I have used the GME toolbox (http://www.spatialecology.com/gme/) to derive this data for areas corresponding to my field site locations; however this is simply not feasible over such a large area.

Does anyone have any ideas on how I can solve this issue?

Best Answer

Here is an R solution, intended to function as pseudocode for implementation on any appropriate platform (C++, Python, etc) and to be a working prototype. It begins with a function to compute the mean and SD distances of an array of points:

#
# Compute distance statistics for points (x,y).
#
dist.stats <- function(x,y) {
    #
    # Compute all distances between distinct points.
    #
    xy <- cbind(x,y)
    f <- function(w) apply(xy, 1, function(v) sum((v - w)^2))
    distances <- apply(xy, 1, f)
    distances <- sqrt(distances[lower.tri(distances)])
    #
    # Return the distance statistics.
    #
    c(mean(distances), sd(distances), length(x))
}

This function needs to be applied cell by cell. Here, I presume the cells are regularly arranged in a grid parallel to the coordinate axes. This enables the points to be grouped by means of arithmetic operations. (If they have already been grouped by polygon (by virtue of a spatial join), the code would be simpler: two lines would split the x and y coordinates by polygon id and a third line would apply the block statistics to each group.)

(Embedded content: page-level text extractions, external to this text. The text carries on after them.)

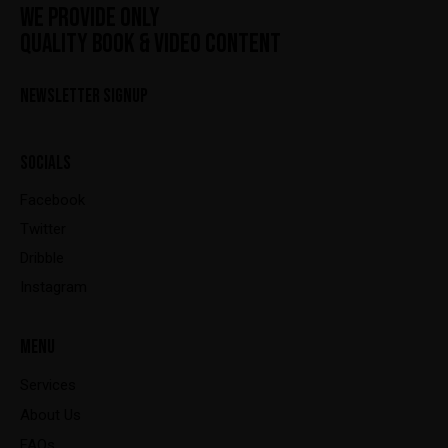
WE PROVIDE ONLY
QUALITY BOOK & VIDEO CONTENT
NEWSLETTER SIGNUP
SOCIALS
Facebook
Twitter
Dribble
Instagram
MENU
Services
About Us
FAQs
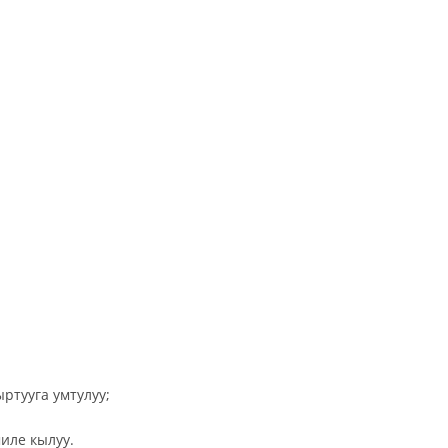
тууга умтулуу;
ле кылуу.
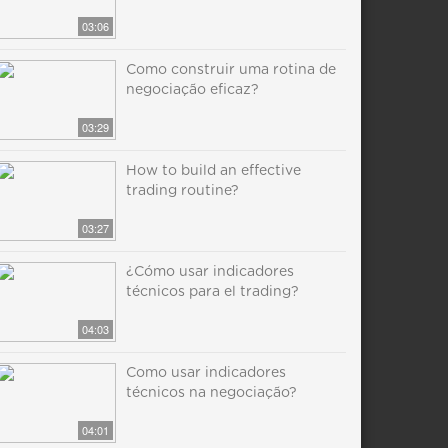
03:06
Como construir uma rotina de
negociação eficaz?
03:29
How to build an effective
trading routine?
03:27
¿Cómo usar indicadores
técnicos para el trading?
04:03
Como usar indicadores
técnicos na negociação?
04:01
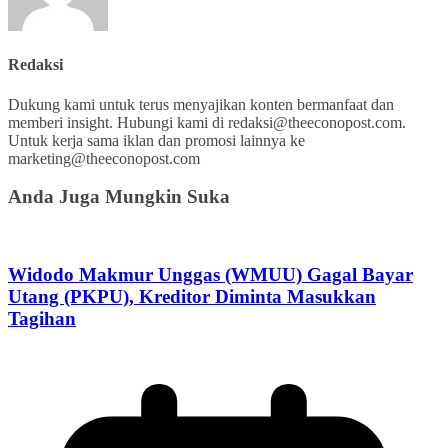
Redaksi
Dukung kami untuk terus menyajikan konten bermanfaat dan
memberi insight. Hubungi kami di redaksi@theeconopost.com.
Untuk kerja sama iklan dan promosi lainnya ke
marketing@theeconopost.com
Anda Juga Mungkin Suka
Widodo Makmur Unggas (WMUU) Gagal Bayar
Utang (PKPU), Kreditor Diminta Masukkan
Tagihan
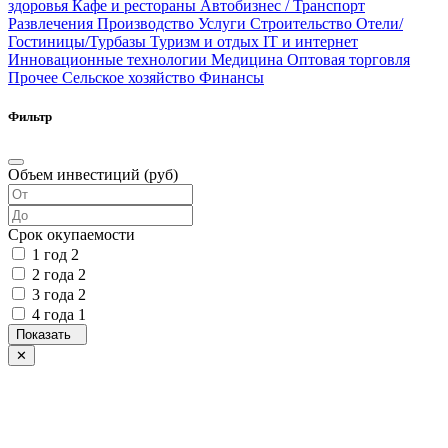
здоровья
Кафе и рестораны
Автобизнес / Транспорт
Развлечения
Производство
Услуги
Строительство
Отели/
Гостиницы/Турбазы
Туризм и отдых
IT и интернет
Инновационные технологии
Медицина
Оптовая торговля
Прочее
Сельское хозяйство
Финансы
Фильтр
Объем инвестиций (руб)
Срок окупаемости
1 год
2
2 года
2
3 года
2
4 года
1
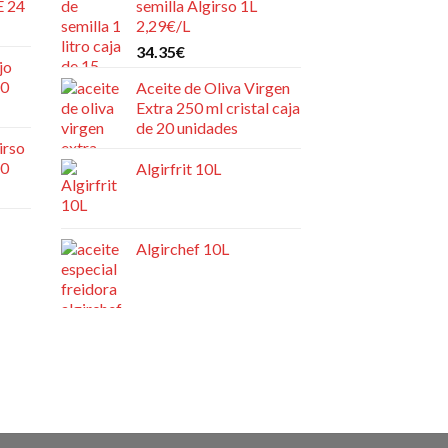
E 24
semilla Algirso 1L
2,29€/L
34.35
€
jo
20
Aceite de Oliva Virgen
Extra 250 ml cristal caja
de 20 unidades
irso
20
Algirfrit 10L
Algirchef 10L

blockstats <- function(f,x,y,cellsize=1,n.cols=1,n.rows=1,origin.x=0,origin.y=0) {
    #
    # Split points by column.
    #
    cols <- factor(floor((x-origin.x)/cellsize) + 1, 1:n.cols)
    x.cols <- split(x, cols)
    y.cols <- split(y, cols)
    rows.cols <- split(rows, cols)
    #
    # Split columns by rows.
    #
    g <- function(z,g) split(z, factor(g, 1:n.rows))
    x.groups <- mapply(g, x.cols, rows.cols)
    y.groups <- mapply(g, y.cols, rows.cols)
    #
    # Apply summary function `f` to each group.
    #
    mapply(dist.stats, x.groups, y.groups)
}

To illustrate their use, let's create a small sample dataset:

cellsize <- 30
n.rows <- 10
n.cols <- 20
n <- n.rows * n.cols * 5
set.seed(17)
x <- rnorm(n, mean=1/2, sd=1/4) * cellsize * n.cols
y <- rnorm(n, mean=1/2, sd=1/6) * cellsize * n.rows

With these points in hand, the block statistics are computed, converted to raster format, and plotted:

system.time(results <- blockstats(dist.stats, x, y, cellsize, n.cols, n.rows))
r.mean <- matrix(results[1,], nrow=n.rows, ncol=n.cols)
r.sd <- matrix(results[2,], nrow=n.rows, ncol=n.cols)
r.n <- matrix(results[3,], nrow=n.rows, ncol=n.cols)

require("raster")
raster.plot <- function(r,s) {
    plot(raster(r, xmn=0, xmx=n.cols*cellsize, ymn=0, ymx=n.rows*cellsize), main=s)
    points(x, y, cex = min(1, 10/sqrt(n)))
}
par(mfrow=c(2,2))
raster.plot(r.mean, "Mean block distance")
raster.plot(r.sd, "SD block distance")
raster.plot(r.n, "# points")

Results

Increasing n.rows from 10 to 100 and n.cols from 20 to 200 simulates the situation in the question: about 100,000 points covering 20,000 cells on a 30 m cellsize grid. The timing is 20 seconds. Dedicated compiled code ought to go several orders of magnitude faster, but even this slow speed may be adequate for the problem.